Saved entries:
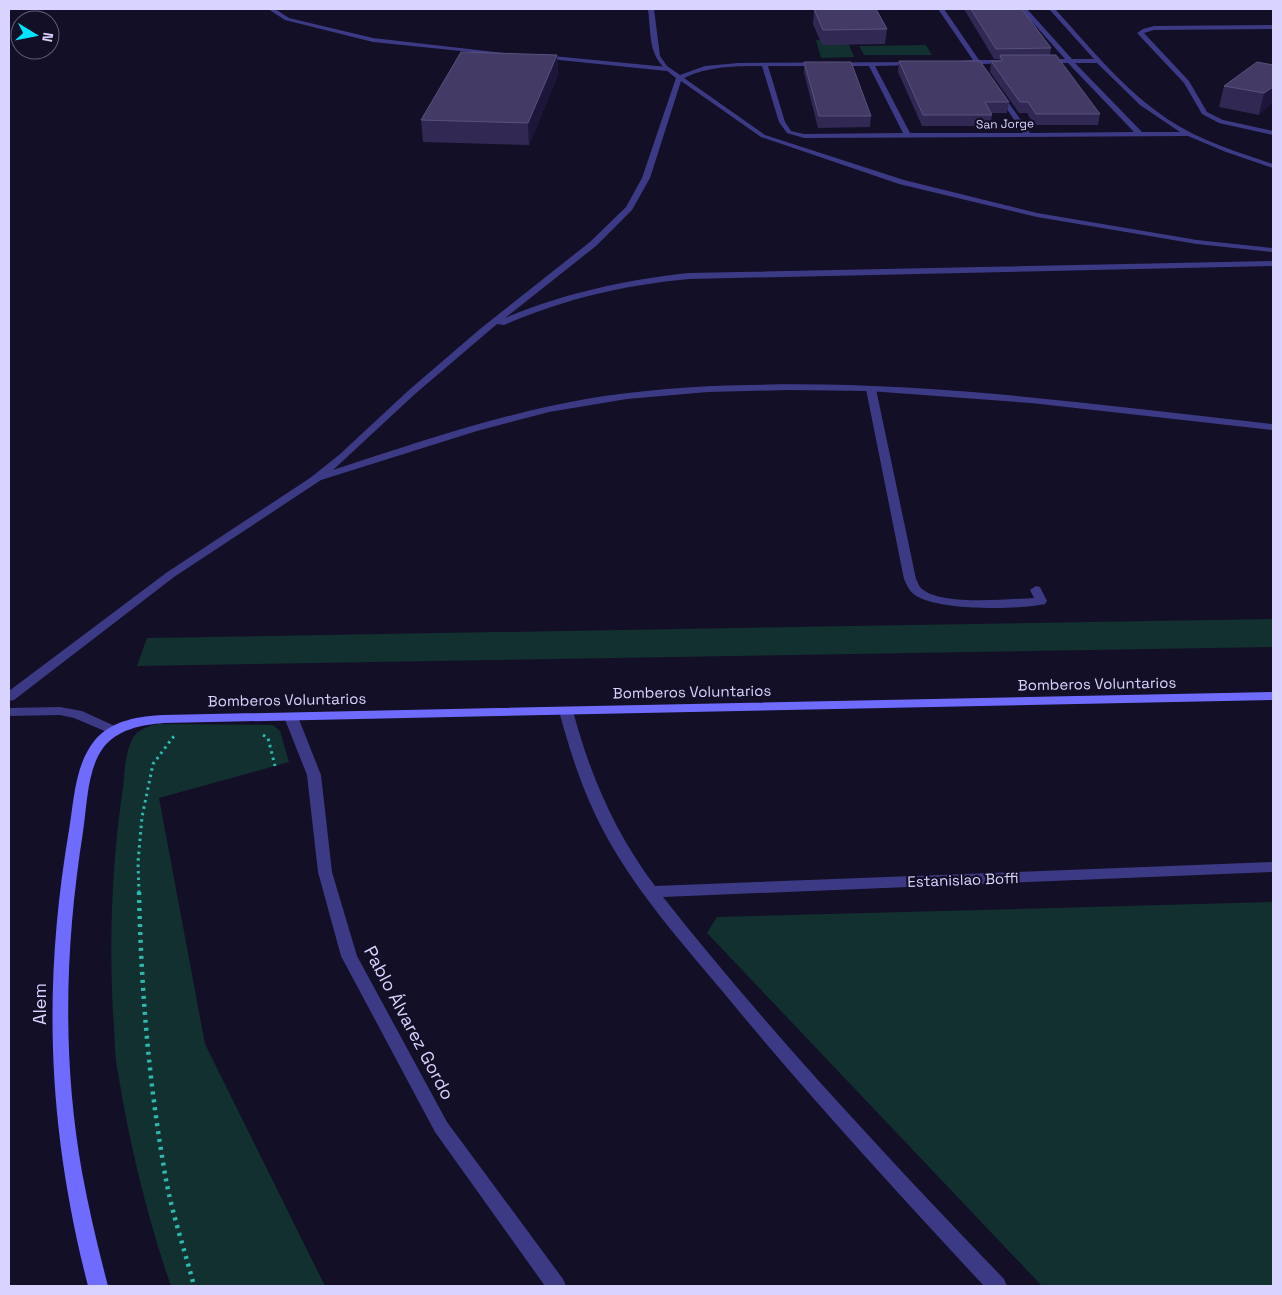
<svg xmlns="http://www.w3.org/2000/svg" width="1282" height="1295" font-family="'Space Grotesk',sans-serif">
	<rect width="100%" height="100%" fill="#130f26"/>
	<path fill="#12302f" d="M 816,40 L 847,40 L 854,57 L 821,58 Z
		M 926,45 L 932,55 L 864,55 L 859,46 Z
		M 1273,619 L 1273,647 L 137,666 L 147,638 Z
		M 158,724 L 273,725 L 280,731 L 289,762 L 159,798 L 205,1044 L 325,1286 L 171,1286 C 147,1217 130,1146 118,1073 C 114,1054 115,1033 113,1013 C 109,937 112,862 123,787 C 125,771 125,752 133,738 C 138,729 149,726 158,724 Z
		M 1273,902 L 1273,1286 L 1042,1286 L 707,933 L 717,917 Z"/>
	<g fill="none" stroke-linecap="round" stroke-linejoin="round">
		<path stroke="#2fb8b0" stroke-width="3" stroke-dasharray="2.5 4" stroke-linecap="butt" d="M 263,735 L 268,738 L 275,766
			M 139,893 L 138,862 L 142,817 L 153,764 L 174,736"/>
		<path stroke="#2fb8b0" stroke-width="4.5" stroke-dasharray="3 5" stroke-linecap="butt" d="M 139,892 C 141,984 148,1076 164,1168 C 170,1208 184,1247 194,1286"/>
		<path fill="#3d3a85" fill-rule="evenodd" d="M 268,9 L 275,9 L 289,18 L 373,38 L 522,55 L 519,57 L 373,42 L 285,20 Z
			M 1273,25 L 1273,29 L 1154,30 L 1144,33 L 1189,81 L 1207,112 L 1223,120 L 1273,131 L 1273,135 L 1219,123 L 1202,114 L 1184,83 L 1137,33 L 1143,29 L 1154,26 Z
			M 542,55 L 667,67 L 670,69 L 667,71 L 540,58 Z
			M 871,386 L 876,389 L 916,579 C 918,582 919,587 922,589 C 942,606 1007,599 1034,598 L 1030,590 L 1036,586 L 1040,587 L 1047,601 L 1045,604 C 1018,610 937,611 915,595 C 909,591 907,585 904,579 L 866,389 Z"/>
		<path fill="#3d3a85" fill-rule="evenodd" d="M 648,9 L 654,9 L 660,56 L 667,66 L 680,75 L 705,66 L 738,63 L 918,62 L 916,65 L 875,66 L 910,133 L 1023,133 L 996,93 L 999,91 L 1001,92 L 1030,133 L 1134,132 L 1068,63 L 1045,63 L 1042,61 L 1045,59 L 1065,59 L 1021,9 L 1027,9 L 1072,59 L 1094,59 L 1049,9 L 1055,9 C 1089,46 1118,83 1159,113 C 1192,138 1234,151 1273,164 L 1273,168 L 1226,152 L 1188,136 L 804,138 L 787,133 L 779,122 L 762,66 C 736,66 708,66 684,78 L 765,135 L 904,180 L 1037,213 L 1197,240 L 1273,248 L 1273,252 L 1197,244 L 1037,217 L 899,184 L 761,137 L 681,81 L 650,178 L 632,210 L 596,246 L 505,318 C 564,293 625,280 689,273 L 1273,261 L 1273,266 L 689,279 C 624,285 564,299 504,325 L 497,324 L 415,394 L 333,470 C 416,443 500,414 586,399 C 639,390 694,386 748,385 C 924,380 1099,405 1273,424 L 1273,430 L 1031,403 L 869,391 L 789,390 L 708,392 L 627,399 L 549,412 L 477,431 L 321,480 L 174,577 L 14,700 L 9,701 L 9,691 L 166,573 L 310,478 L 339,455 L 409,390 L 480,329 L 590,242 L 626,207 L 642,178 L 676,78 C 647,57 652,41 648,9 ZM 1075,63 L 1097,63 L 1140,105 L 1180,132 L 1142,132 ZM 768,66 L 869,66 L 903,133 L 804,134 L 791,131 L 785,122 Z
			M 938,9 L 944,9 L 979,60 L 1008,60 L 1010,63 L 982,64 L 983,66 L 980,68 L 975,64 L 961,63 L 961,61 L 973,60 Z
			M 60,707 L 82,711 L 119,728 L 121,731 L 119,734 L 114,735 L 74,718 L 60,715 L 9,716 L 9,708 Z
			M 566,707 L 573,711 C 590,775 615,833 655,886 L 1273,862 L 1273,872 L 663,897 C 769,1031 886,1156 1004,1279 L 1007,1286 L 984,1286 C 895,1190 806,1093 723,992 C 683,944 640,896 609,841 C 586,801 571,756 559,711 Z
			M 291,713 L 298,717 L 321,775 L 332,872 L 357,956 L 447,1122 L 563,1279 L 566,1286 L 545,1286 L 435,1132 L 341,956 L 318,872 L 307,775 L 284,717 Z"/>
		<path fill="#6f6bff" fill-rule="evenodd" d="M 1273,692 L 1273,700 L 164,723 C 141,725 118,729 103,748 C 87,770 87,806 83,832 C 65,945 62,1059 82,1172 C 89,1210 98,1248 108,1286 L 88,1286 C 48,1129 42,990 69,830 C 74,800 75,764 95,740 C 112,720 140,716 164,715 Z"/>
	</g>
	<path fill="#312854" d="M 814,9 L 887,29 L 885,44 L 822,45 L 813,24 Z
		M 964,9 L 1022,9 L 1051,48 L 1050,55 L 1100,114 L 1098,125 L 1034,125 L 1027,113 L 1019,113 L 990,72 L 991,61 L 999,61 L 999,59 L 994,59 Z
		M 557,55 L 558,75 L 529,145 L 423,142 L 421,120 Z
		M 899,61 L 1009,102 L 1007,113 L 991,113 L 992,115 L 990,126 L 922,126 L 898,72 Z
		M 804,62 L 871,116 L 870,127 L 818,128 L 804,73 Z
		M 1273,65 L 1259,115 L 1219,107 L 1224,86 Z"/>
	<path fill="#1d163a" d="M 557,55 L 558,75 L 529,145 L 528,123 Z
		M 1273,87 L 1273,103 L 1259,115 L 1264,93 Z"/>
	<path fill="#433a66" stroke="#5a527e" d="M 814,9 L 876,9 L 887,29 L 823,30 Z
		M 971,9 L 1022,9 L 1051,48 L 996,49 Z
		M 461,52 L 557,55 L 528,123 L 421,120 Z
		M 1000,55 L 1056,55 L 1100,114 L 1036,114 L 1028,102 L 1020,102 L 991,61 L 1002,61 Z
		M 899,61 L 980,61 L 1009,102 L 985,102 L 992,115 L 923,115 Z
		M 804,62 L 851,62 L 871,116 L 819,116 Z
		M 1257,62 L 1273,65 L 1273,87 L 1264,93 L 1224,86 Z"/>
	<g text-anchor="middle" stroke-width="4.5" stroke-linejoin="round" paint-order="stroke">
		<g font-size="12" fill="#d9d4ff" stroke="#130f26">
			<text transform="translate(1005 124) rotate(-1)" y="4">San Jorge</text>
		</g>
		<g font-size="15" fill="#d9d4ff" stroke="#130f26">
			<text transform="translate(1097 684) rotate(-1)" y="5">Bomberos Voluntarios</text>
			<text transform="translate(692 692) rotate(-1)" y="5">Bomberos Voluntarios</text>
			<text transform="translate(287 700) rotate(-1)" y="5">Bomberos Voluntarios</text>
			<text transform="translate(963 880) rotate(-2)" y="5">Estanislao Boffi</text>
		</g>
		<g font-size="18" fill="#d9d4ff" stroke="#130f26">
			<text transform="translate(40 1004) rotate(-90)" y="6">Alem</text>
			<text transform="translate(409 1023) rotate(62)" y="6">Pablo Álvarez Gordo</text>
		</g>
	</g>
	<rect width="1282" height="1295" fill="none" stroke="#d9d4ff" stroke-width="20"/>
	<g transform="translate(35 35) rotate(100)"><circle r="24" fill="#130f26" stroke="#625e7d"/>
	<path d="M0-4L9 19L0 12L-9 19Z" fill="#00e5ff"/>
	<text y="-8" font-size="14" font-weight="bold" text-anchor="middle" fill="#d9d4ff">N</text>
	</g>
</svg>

...

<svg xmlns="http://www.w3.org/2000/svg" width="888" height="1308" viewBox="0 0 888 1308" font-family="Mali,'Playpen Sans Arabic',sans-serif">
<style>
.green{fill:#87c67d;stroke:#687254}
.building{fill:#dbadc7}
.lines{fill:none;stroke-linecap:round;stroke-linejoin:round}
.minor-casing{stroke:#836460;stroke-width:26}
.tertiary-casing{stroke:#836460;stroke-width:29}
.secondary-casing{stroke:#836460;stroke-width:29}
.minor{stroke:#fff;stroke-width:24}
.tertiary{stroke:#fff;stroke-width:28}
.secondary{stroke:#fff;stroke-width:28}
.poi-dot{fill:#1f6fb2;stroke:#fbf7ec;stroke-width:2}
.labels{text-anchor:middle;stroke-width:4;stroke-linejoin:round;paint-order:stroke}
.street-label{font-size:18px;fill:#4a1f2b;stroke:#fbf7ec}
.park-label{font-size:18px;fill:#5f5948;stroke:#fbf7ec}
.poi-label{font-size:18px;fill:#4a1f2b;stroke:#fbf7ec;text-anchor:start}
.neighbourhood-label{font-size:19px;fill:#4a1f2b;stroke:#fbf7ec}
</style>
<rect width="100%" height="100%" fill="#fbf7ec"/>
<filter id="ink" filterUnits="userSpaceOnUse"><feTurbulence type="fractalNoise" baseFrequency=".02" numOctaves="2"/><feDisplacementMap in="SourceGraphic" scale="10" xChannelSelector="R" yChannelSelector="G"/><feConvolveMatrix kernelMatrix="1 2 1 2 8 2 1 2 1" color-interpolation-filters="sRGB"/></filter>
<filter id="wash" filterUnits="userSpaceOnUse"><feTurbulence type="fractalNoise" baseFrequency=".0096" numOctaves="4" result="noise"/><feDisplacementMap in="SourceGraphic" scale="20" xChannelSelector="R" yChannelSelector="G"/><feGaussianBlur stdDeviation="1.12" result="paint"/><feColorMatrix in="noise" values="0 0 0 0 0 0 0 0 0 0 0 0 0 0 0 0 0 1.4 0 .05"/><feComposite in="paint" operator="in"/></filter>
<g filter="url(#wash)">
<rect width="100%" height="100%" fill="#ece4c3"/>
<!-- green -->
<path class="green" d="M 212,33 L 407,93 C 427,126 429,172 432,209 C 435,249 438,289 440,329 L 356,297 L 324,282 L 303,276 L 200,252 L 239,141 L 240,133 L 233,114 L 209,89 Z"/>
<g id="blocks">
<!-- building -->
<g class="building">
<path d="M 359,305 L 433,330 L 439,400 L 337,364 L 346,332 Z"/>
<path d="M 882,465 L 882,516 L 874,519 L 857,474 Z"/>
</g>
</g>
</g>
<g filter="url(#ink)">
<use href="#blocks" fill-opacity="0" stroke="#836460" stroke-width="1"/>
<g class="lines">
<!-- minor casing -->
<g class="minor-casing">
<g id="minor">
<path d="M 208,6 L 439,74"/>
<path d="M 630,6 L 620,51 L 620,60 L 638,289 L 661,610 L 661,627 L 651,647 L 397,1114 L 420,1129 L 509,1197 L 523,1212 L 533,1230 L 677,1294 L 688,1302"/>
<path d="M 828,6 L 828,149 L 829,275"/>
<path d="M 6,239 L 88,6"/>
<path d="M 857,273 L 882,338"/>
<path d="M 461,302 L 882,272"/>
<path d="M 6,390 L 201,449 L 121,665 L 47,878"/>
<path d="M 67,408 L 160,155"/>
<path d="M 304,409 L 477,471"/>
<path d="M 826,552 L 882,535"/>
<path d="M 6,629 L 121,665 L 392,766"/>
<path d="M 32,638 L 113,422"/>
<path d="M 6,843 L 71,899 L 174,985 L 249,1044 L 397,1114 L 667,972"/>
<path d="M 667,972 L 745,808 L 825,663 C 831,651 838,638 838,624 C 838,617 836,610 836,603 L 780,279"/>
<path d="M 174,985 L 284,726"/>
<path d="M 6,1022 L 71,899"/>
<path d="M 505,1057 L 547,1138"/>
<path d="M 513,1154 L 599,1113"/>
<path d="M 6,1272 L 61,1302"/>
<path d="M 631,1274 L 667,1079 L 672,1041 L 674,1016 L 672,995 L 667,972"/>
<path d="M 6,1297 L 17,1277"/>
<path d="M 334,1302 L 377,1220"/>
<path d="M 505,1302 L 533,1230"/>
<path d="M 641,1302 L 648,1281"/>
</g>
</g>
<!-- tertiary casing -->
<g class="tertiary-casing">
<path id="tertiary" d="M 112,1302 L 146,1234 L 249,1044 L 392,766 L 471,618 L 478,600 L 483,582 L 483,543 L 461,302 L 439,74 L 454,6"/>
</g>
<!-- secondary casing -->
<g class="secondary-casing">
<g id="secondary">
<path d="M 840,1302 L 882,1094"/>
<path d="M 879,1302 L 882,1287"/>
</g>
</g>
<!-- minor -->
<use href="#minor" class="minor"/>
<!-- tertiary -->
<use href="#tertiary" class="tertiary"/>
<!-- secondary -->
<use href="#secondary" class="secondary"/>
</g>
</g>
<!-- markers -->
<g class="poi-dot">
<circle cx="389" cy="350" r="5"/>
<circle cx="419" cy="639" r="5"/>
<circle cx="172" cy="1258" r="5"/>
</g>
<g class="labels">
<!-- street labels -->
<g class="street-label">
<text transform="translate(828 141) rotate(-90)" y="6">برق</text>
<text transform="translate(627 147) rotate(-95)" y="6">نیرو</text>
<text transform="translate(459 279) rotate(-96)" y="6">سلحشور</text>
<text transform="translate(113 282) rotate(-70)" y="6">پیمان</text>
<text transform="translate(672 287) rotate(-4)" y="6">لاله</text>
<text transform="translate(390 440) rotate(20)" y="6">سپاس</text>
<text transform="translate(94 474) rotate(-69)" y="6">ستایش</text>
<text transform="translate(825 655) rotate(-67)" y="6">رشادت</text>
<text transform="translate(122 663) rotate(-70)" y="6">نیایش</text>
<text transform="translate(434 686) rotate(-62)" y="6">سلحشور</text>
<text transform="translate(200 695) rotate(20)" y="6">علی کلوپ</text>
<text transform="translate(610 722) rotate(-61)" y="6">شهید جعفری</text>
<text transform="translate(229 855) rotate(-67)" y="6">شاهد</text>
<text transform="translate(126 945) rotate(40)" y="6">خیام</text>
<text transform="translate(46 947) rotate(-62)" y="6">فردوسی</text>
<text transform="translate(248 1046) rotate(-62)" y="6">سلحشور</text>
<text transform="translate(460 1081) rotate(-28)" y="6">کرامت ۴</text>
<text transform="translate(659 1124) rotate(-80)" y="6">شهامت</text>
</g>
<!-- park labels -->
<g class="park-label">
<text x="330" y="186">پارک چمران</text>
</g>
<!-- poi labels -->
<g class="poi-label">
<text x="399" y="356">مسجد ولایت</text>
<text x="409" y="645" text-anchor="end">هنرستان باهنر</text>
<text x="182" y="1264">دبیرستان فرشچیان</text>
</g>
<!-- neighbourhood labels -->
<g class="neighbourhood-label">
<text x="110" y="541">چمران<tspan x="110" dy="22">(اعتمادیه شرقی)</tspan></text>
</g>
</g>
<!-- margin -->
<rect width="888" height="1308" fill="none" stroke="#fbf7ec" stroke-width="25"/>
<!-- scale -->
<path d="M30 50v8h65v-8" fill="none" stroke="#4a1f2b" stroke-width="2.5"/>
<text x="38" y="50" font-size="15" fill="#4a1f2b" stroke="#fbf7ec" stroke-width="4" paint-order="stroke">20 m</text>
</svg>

TASK INSTRUCTIONS: With "lines" as the search string, filter the records and return each line that has it.

PROBLEM SOLUTION:
.lines{fill:none;stroke-linecap:round;stroke-linejoin:round}
<g class="lines">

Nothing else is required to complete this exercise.